Face à l’oppression, Alaa et d’autres femmes se retrouvent dans des cafés, dans des salons, sur Signal ou Telegram. « On n’arrivait pas à imaginer un système où l’on pourrait être les femmes que l’on souhaite être. Alors, on a créé notre propre société parallèle féminine », témoigne-t-elle. Ensemble, elles parviennent à présenter au régime un projet de loi contre l’excision – une pratique touchant 90 % des Soudanaises. « Même le régime d’el-Bechir s’intéressait au droit des femmes, c’était pour moi la plus belle victoire au monde », se souvient-elle, bien que le projet ait été écarté par le dictateur.

Un moment d’espoir qui, encore aujourd’hui, la pousse à porter la voix des femmes de son pays, en écrivant notamment des articles dans le média franco-soudanais Sudfa Media.

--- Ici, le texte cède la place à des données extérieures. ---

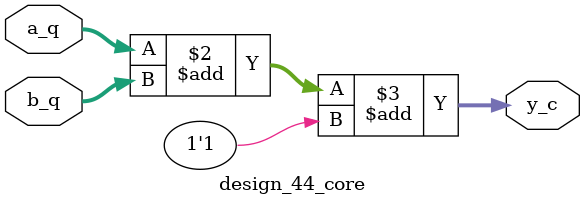
<source format=v>
module design_44_core #(
  parameter W = 20
)(
  input      [W-1:0] a_q,
  input      [W-1:0] b_q,
  output reg [W-1:0] y_c
);
  always @* begin
    y_c = a_q + b_q + 1'b1;
  end
endmodule

</source>
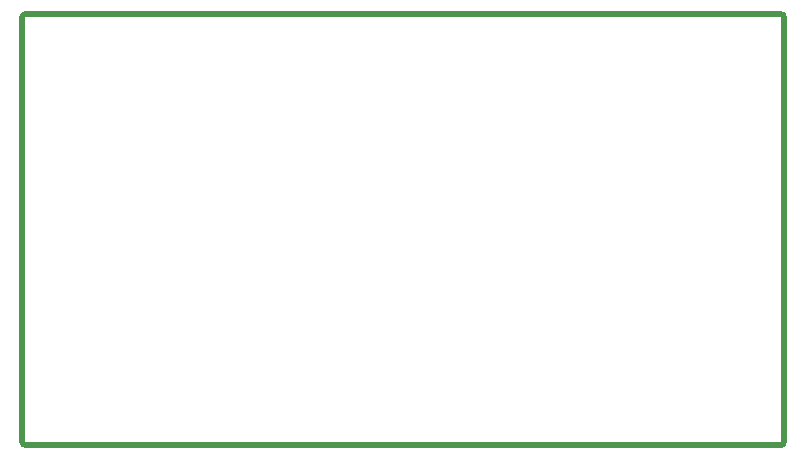
<source format=gko>
G04*
G04 #@! TF.GenerationSoftware,Altium Limited,Altium Designer,20.2.6 (244)*
G04*
G04 Layer_Color=16711935*
%FSLAX25Y25*%
%MOIN*%
G70*
G04*
G04 #@! TF.SameCoordinates,29AB004D-2CC8-4C0B-A097-626F2230A58D*
G04*
G04*
G04 #@! TF.FilePolarity,Positive*
G04*
G01*
G75*
%ADD31C,0.01968*%
D31*
X252953Y141732D02*
G03*
X251969Y142717I-984J0D01*
G01*
X252953Y141732D02*
G03*
X251969Y142717I-984J0D01*
G01*
Y-984D02*
G03*
X252953Y0I0J984D01*
G01*
X251969Y-984D02*
G03*
X252953Y0I0J984D01*
G01*
X0Y142717D02*
G03*
X-984Y141732I0J-984D01*
G01*
X0Y142717D02*
G03*
X-984Y141732I0J-984D01*
G01*
Y0D02*
G03*
X0Y-984I984J0D01*
G01*
X-984Y0D02*
G03*
X0Y-984I984J0D01*
G01*
X252953Y0D02*
Y141732D01*
X0Y142717D02*
X251969D01*
X0Y-984D02*
X251969D01*
X-984Y0D02*
Y141732D01*
M02*

</source>
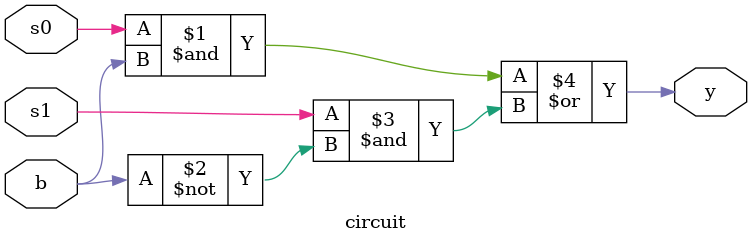
<source format=v>

`timescale 1ps / 1ps


module circuit(b, s0, s1, y);
    input b, s0, s1;
    output y;

    assign y = (s0 & b) | (s1 & ~b);


//}} End of automatically maintained section

// Enter your statements here //

endmodule

</source>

En France, Alaa s’attelle à une autre bataille. « Je suis vraiment sidérée. Tout le monde sait ce qui arrive aux femmes au Soudan : les rapports internationaux le disent, les enquêtes journalistiques aussi. Des vidéos circulent. Des survivantes témoignent. Et pourtant, nous ne voyons aucune réaction, aucun soutien réel des groupes féministes occidentaux. »

En 2023, plus de quatre millions de femmes et de filles soudanaises étaient exposées aux violences sexuelles et sexistes, selon l’Organisation mondiale de la santé. Après deux années de guerre, elles concernent à présent 12 millions de personnes . Si la jeune militante ne veut pas être celle qui « sort à tout va la carte du racisme », elle remarque tout de même des similarités entre le désintérêt pour le Soudan et le Congo.

Le Soudan est devenu le terrain d’une guerre internationale : différents pays se sont placés derrière différentes factions. « L’or soudanais enrichit les Émirats arabes unis, qui fournissent des armes aux Forces de soutien rapides », rappelle Alaa. Des systèmes d’armement français vendus aux Émirats pourraient avoir été utilisés sur le champ de bataille soudanais.

« L’image que le public occidental se fait de l’Afrique est souvent associée aux guerres et à la barbarie, comme si la guerre y était normale. Mais [au Soudan], c’est une guerre internationale pour les ressources, et non pas une guerre civile, insiste Alaa. Lorsque cette période de contre-révolution prendra fin, il ne faut plus qu’un seul groupe armé ou islamiste contrôle à nouveau ce pays », affirme-t-elle aussi.

En attendant, dit-elle, « on maintient une organisation, à travers les salles d’intervention d’urgence et les réseaux de résistance, même à l’extérieur du Soudan ». Et quand la guerre sera terminée, « il faudra rendre justice. Ceux qui ont commencé cette guerre, qui y ont investi, seront arrêtés et exclus de la vie politique ».